EXERCISE AIM:
Every entry below is to be returned unchanged. Images are not part of the copy.

(Excerpts from a dataset)
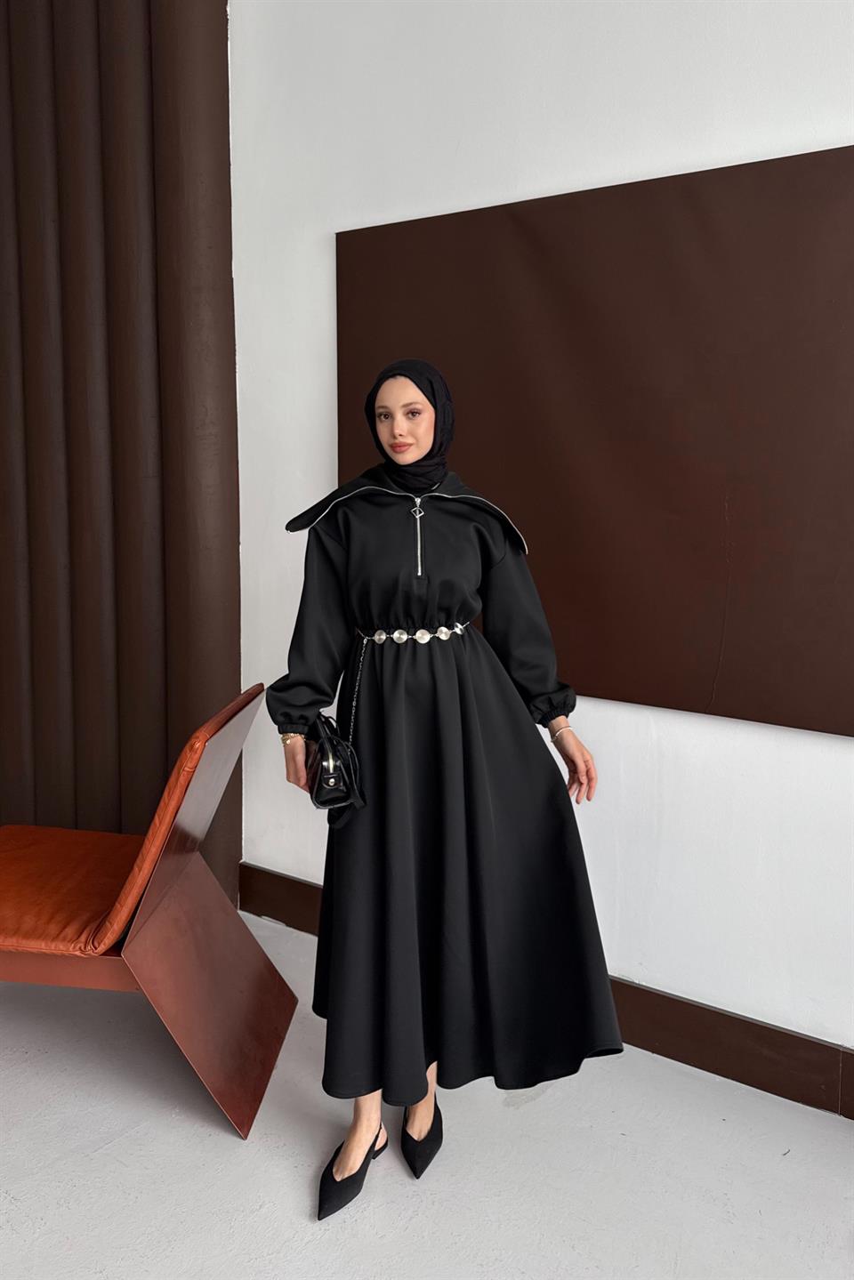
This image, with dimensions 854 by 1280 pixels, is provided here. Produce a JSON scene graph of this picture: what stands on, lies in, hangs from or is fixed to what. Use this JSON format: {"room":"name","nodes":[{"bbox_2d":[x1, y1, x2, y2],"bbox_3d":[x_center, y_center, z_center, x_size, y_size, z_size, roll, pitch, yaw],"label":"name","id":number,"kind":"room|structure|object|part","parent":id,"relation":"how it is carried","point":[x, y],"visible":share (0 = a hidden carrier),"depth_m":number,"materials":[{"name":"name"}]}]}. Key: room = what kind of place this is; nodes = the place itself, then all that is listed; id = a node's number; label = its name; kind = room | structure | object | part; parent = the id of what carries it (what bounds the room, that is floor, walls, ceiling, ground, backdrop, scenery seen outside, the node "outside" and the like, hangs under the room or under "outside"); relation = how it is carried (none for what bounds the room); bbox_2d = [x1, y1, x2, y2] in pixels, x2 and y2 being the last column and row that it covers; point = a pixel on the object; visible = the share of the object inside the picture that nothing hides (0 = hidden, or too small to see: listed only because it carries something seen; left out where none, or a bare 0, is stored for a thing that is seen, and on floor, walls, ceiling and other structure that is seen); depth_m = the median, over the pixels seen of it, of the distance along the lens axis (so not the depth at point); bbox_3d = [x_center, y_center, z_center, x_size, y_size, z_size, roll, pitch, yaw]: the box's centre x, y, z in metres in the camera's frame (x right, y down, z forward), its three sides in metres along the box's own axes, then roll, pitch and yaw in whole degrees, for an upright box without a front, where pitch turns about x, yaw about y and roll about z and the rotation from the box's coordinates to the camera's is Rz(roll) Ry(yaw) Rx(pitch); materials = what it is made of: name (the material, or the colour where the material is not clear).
{"room":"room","nodes":[
{"label":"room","id":0,"kind":"room"},
{"bbox_2d":[0,0,240,913],"bbox_3d":[-1.115,-0.738,2.942,0.720,3.318,0.484,6,10,32],"label":"curtain","id":1,"kind":"structure","parent":0,"point":[38,714],"depth_m":2.95,"materials":[{"name":"brown fabric"}]},
{"bbox_2d":[0,910,853,1279],"bbox_3d":[-0.749,1.289,0.943,5.490,0.102,4.390,6,10,32],"label":"floor","id":2,"kind":"structure","parent":0,"point":[195,1128],"depth_m":2.06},
{"bbox_2d":[0,679,297,1139],"bbox_3d":[-0.801,0.569,2.428,0.858,0.851,0.646,1,9,5],"label":"chair","id":3,"kind":"object","parent":2,"relation":"on","point":[178,873],"visible":0.99,"depth_m":2.27,"materials":[{"name":"leather"}]},
{"bbox_2d":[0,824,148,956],"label":"seat cushion","id":4,"kind":"object","parent":3,"relation":"on","point":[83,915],"visible":0.77,"depth_m":2.31,"materials":[{"name":"orange leather"}]},
{"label":"backrest","id":5,"kind":"part","parent":3,"relation":"part of","materials":[{"name":"leather"}]},
{"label":"panel","id":6,"kind":"part","parent":3,"relation":"part of","materials":[{"name":"brown"}]},
{"bbox_2d":[267,356,619,1221],"bbox_3d":[0.014,0.266,2.086,0.576,1.553,0.603,6,10,32],"label":"woman","id":7,"kind":"object","parent":2,"relation":"on","point":[431,449],"visible":0.92,"depth_m":1.97},
{"bbox_2d":[305,710,367,816],"bbox_3d":[-0.199,0.244,2.069,0.114,0.175,0.257,-2,9,-14],"label":"handbag","id":8,"kind":"object","parent":7,"relation":"in","point":[334,783],"visible":0.89,"depth_m":2.01,"materials":[{"name":"black leather"}]},
{"bbox_2d":[229,0,853,1075],"bbox_3d":[0.910,-0.504,2.134,4.669,3.076,0.200,6,10,32],"label":"wall","id":9,"kind":"structure","parent":0,"point":[848,752],"depth_m":2.42,"materials":[{"name":"white paint"}]},
{"bbox_2d":[242,865,853,1120],"bbox_3d":[0.965,0.973,2.215,3.856,0.141,0.021,6,10,32],"label":"baseboard","id":10,"kind":"structure","parent":9,"relation":"attached to","point":[725,1070],"depth_m":2.40,"materials":[{"name":"brown wood"}]},
{"bbox_2d":[336,146,853,736],"bbox_3d":[0.453,-0.438,2.326,1.647,1.180,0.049,6,10,32],"label":"wall panel","id":11,"kind":"object","parent":9,"relation":"attached to","point":[690,640],"visible":0.88,"depth_m":2.27,"materials":[{"name":"brown"}]}
]}

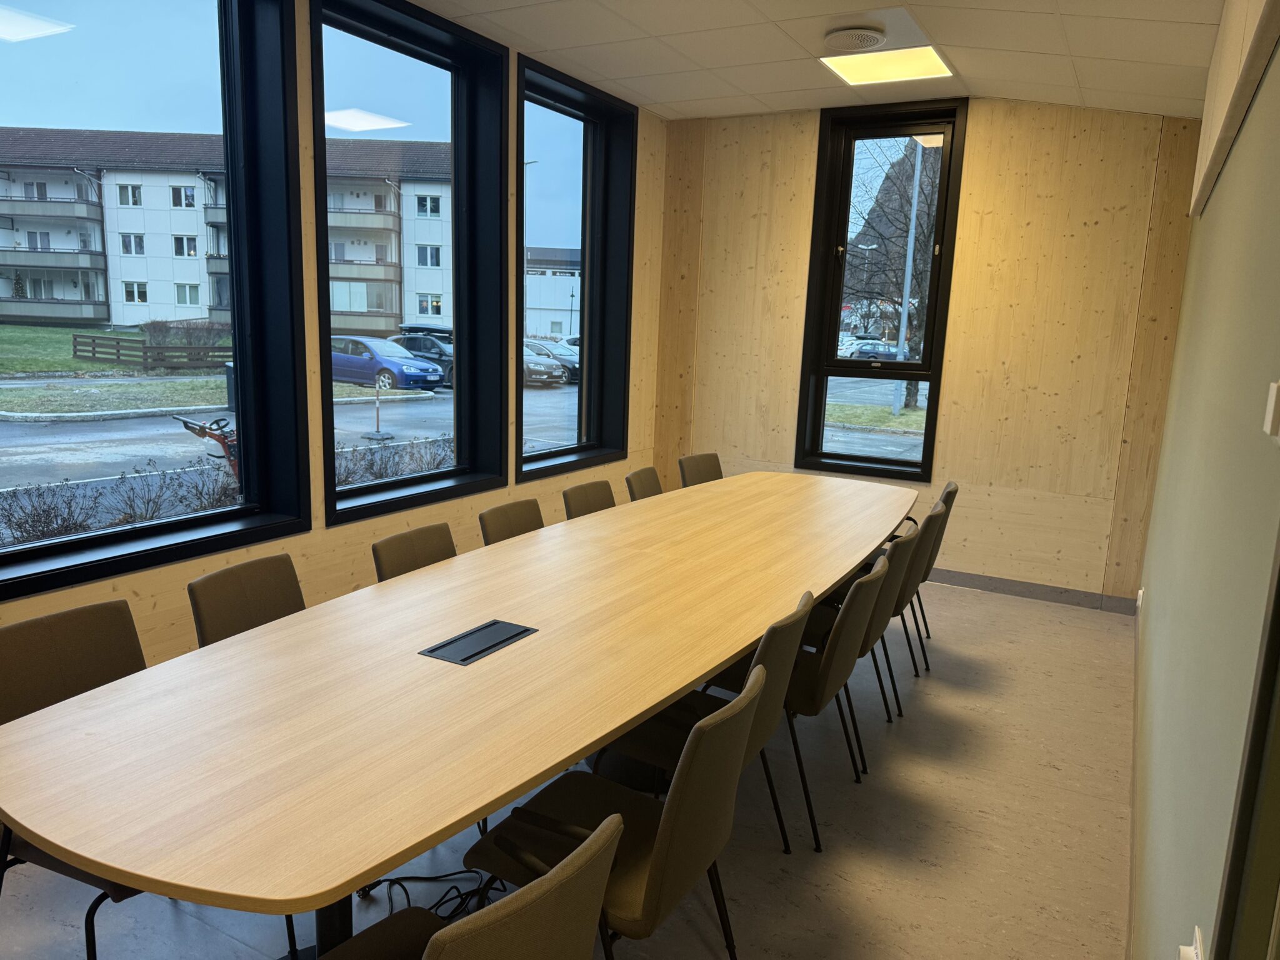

RESPONSE BOX:
This image, with dimensions 854 by 1280 pixels, is provided here. Produce a JSON scene graph of this picture: what stands on, lies in, hangs from or is fixed to what. Use this JSON format: {"room":"name","nodes":[{"bbox_2d":[x1, y1, x2, y2],"bbox_3d":[x_center, y_center, z_center, x_size, y_size, z_size, roll, pitch, yaw],"label":"name","id":number,"kind":"room|structure|object|part","parent":id,"relation":"how it is carried","point":[x, y],"visible":share (0 = a hidden carrier),"depth_m":number,"materials":[{"name":"name"}]}]}. Key: room = what kind of place this is; nodes = the place itself, then all that is listed; id = a node's number; label = its name; kind = room | structure | object | part; parent = the id of what carries it (what bounds the room, that is floor, walls, ceiling, ground, backdrop, scenery seen outside, the node "outside" and the like, hangs under the room or under "outside"); relation = how it is carried (none for what bounds the room); bbox_2d = [x1, y1, x2, y2] in pixels, x2 and y2 being the last column and row that it covers; point = a pixel on the object; visible = the share of the object inside the picture that nothing hides (0 = hidden, or too small to see: listed only because it carries something seen; left out where none, or a bare 0, is stored for a thing that is seen, and on floor, walls, ceiling and other structure that is seen); depth_m = the median, over the pixels seen of it, of the distance along the lens axis (so not the depth at point); bbox_3d = [x_center, y_center, z_center, x_size, y_size, z_size, roll, pitch, yaw]: the box's centre x, y, z in metres in the camera's frame (x right, y down, z forward), its three sides in metres along the box's own axes, then roll, pitch and yaw in whole degrees, for an upright box without a front, where pitch turns about x, yaw about y and roll about z and the rotation from the box's coordinates to the camera's is Rz(roll) Ry(yaw) Rx(pitch); materials = what it is made of: name (the material, or the colour where the material is not clear).
{"room":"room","nodes":[
{"label":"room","id":0,"kind":"room"},
{"bbox_2d":[0,0,240,913],"bbox_3d":[-1.115,-0.738,2.942,0.720,3.318,0.484,6,10,32],"label":"curtain","id":1,"kind":"structure","parent":0,"point":[38,714],"depth_m":2.95,"materials":[{"name":"brown fabric"}]},
{"bbox_2d":[0,910,853,1279],"bbox_3d":[-0.749,1.289,0.943,5.490,0.102,4.390,6,10,32],"label":"floor","id":2,"kind":"structure","parent":0,"point":[195,1128],"depth_m":2.06},
{"bbox_2d":[0,679,297,1139],"bbox_3d":[-0.801,0.569,2.428,0.858,0.851,0.646,1,9,5],"label":"chair","id":3,"kind":"object","parent":2,"relation":"on","point":[178,873],"visible":0.99,"depth_m":2.27,"materials":[{"name":"leather"}]},
{"bbox_2d":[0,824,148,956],"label":"seat cushion","id":4,"kind":"object","parent":3,"relation":"on","point":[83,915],"visible":0.77,"depth_m":2.31,"materials":[{"name":"orange leather"}]},
{"label":"backrest","id":5,"kind":"part","parent":3,"relation":"part of","materials":[{"name":"leather"}]},
{"label":"panel","id":6,"kind":"part","parent":3,"relation":"part of","materials":[{"name":"brown"}]},
{"bbox_2d":[267,356,619,1221],"bbox_3d":[0.014,0.266,2.086,0.576,1.553,0.603,6,10,32],"label":"woman","id":7,"kind":"object","parent":2,"relation":"on","point":[431,449],"visible":0.92,"depth_m":1.97},
{"bbox_2d":[305,710,367,816],"bbox_3d":[-0.199,0.244,2.069,0.114,0.175,0.257,-2,9,-14],"label":"handbag","id":8,"kind":"object","parent":7,"relation":"in","point":[334,783],"visible":0.89,"depth_m":2.01,"materials":[{"name":"black leather"}]},
{"bbox_2d":[229,0,853,1075],"bbox_3d":[0.910,-0.504,2.134,4.669,3.076,0.200,6,10,32],"label":"wall","id":9,"kind":"structure","parent":0,"point":[848,752],"depth_m":2.42,"materials":[{"name":"white paint"}]},
{"bbox_2d":[242,865,853,1120],"bbox_3d":[0.965,0.973,2.215,3.856,0.141,0.021,6,10,32],"label":"baseboard","id":10,"kind":"structure","parent":9,"relation":"attached to","point":[725,1070],"depth_m":2.40,"materials":[{"name":"brown wood"}]},
{"bbox_2d":[336,146,853,736],"bbox_3d":[0.453,-0.438,2.326,1.647,1.180,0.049,6,10,32],"label":"wall panel","id":11,"kind":"object","parent":9,"relation":"attached to","point":[690,640],"visible":0.88,"depth_m":2.27,"materials":[{"name":"brown"}]}
]}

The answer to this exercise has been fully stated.